Please read the latest announcement below from Chris Bingham, Chairman and CEO of Greenarc.
As someone who provides both traditional energy (heating oils and diesel) and provides a transition to green energy (Electric vehicles, charge points, solar, batteries, HVO and EV fuel cards) into businesses and rural homes across the UK, the announcements that were made yesterday in relation to the speed of transition will have some major impacts on how we develop and invest over the coming years. Here are my initial thoughts:
Delay of ban on new diesels and petrol vehicles to 2035
Although this is the part of the announcement that is leading the mainstream media coverage and, indeed, was the lead from the government yesterday, I think it is the least impactful of the various new policy timescales.

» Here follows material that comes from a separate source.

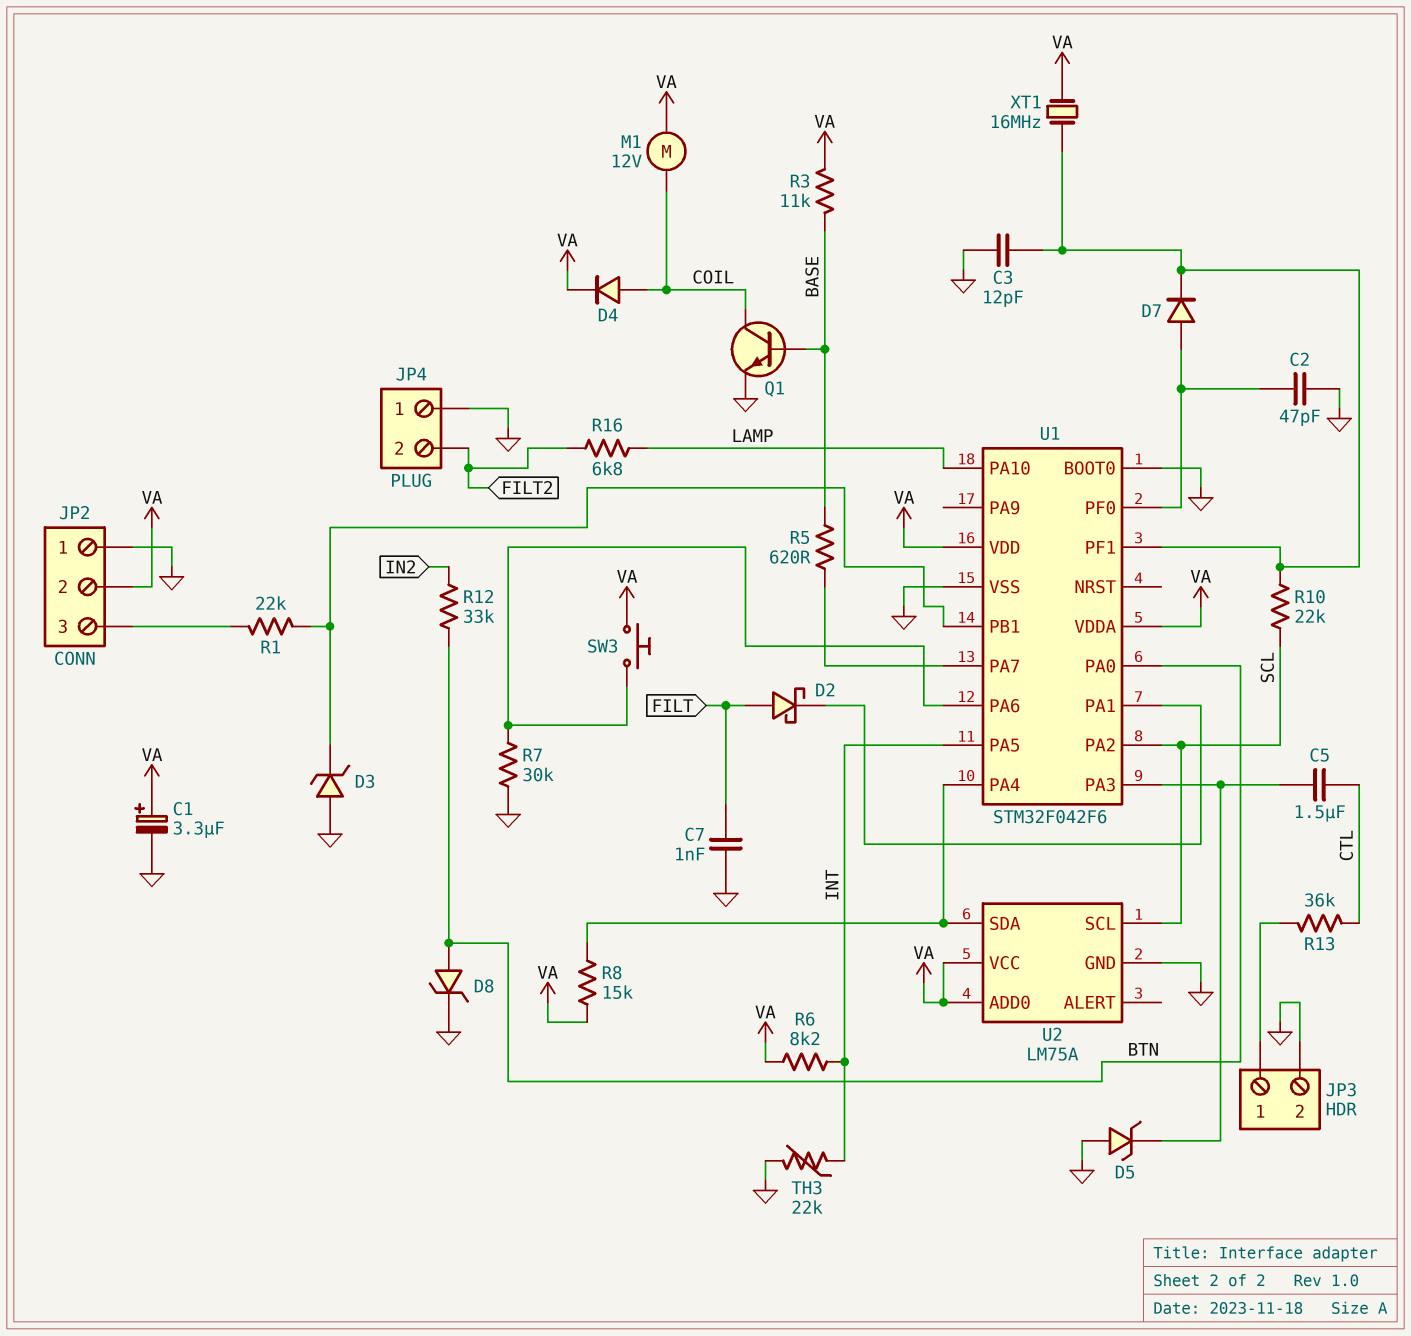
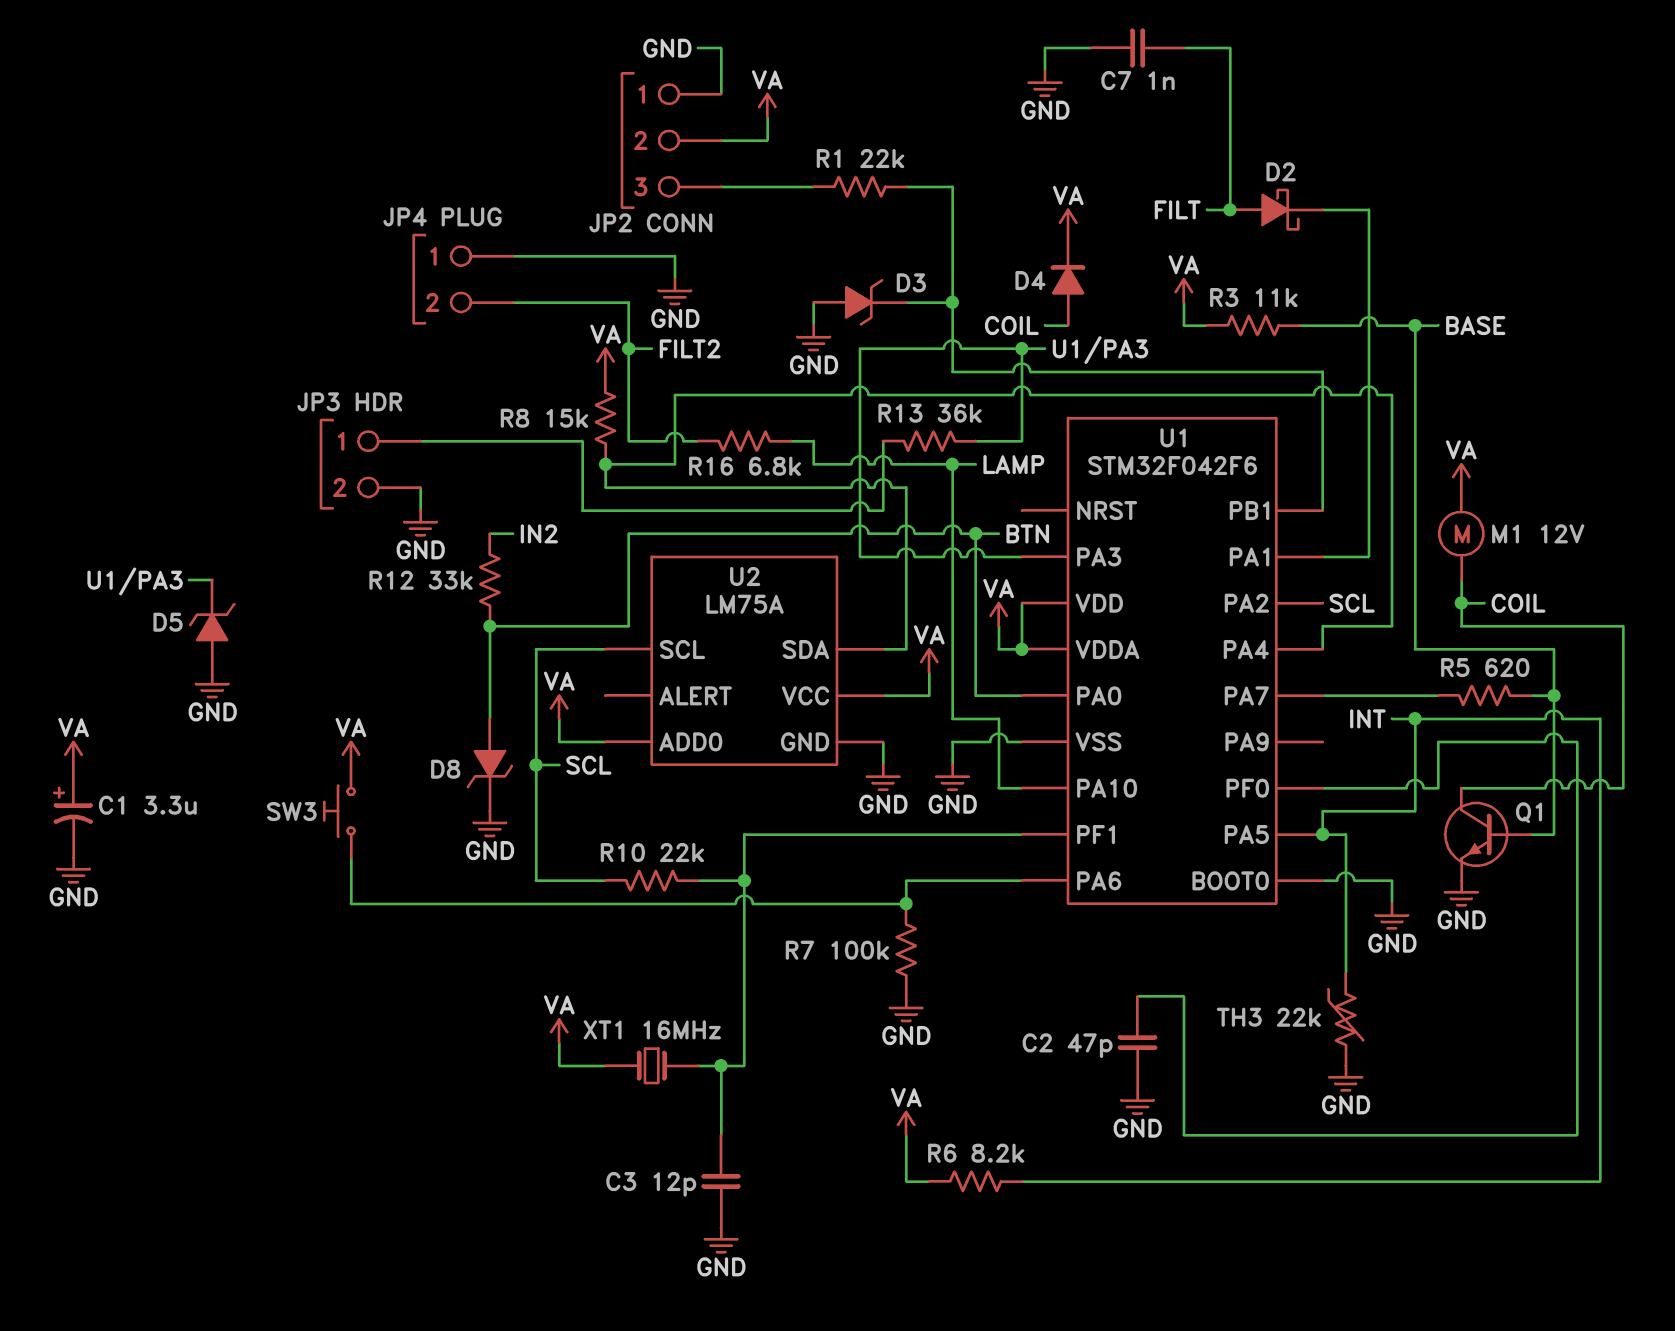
C5: 1.5uF (CTL, U1/PA3) -> none
D7: diode (A U1/PF0, K U1/PF1) -> none
R7: 30k (GND, U1/PA6) -> 100k (GND, U1/PA6)
R13: 36k (CTL, JP3/1) -> 36k (JP3/1, U1/PA3)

The UK was already an outlier in the 2030 ban, which was more about politics than economics. The UK is not a big enough market to change the development strategies of global scale businesses such as BMW, Audi, VW etc – all of whom are working around the 2035 date for their home markets. There may be some small UK players for whom this will be important, but the world is moving at a set speed and I don’t think this will have any impact on that transition.
A far bigger factor is how the tax system treats electric cars once the current Benefit in Kind rates are reviewed. Today around 90% of electric cars are sold in the UK into businesses for staff – there is a very small private market for these cars, but this may change as the numbers of second hand cars increases in line with the new sales. There is a possibility that the delay could slow the role out of EV chargers, but my experience is that there is such a demand for them, the shift will just give more time for the installers to catch up with demand.
The big change relates to off gas grid customers who are no longer facing a ban on new oil boilers in 2026, which had not been announced, but was under discussion. The new date of 2035 brings it into line with gas customers and will mean that there will be fossil fuel boilers for up to 15 years beyond this date.
The argument against this move is that oil is more carbon intensive than gas (true, 40% more) and that heat pumps should therefore be focused on these homes before the homes on the gas network. I can see the logic, but as someone who is actually looking at these rural homes to transition, it is clear that they represent some of the most challenging projects imaginable, with bigger, older homes that need significantly more work to make them suitable for low energy heating like heat pumps. That does not mean it can’t be done, but this is an example of picking the high hanging fruit first.
We have a major skills gap in low energy heating, a fraction of what we will need over the next decades, but trying to force off grid customers with such difficult challenges to be the basis for skills growth makes no sense to me, and the government has always acknowledged there is a 20% segment of the UK housing stock that will always be very difficult to electrify – many of these homes will be off grid.
To drive the adoption of heat pumps, and build the UK skill base, new builds are the obvious start point. I can see no reason that any new home is not designed today to be low energy and efficient. The major builders have the scale to drive apprenticeships and bring the skills into the space. I suspect this is how this market will develop in the coming years.
Of course all of this is driven by the election that is likely in January 2025. A Labour shadow minister came out immediately last night and said they would reverse the 2035 petrol and diesel change – as I said earlier, I think this is largely a red herring anyway and I suspect all the main parties will look at the opinion polls to see how these announcements are received. I would expect a very vocal and negative response from the green energy side of the debate, but how the quiet majority react will be of far more importance and set the tone of how this debate plays out both before and after the general election.
Regardless of timing, none of the major UK (or indeed major economies) is rowing back from the longer term commitments to reduce emissions, I think what we are seeing is the rough and tumble of when politics and economics collide – how this develops we will see in the coming days and weeks.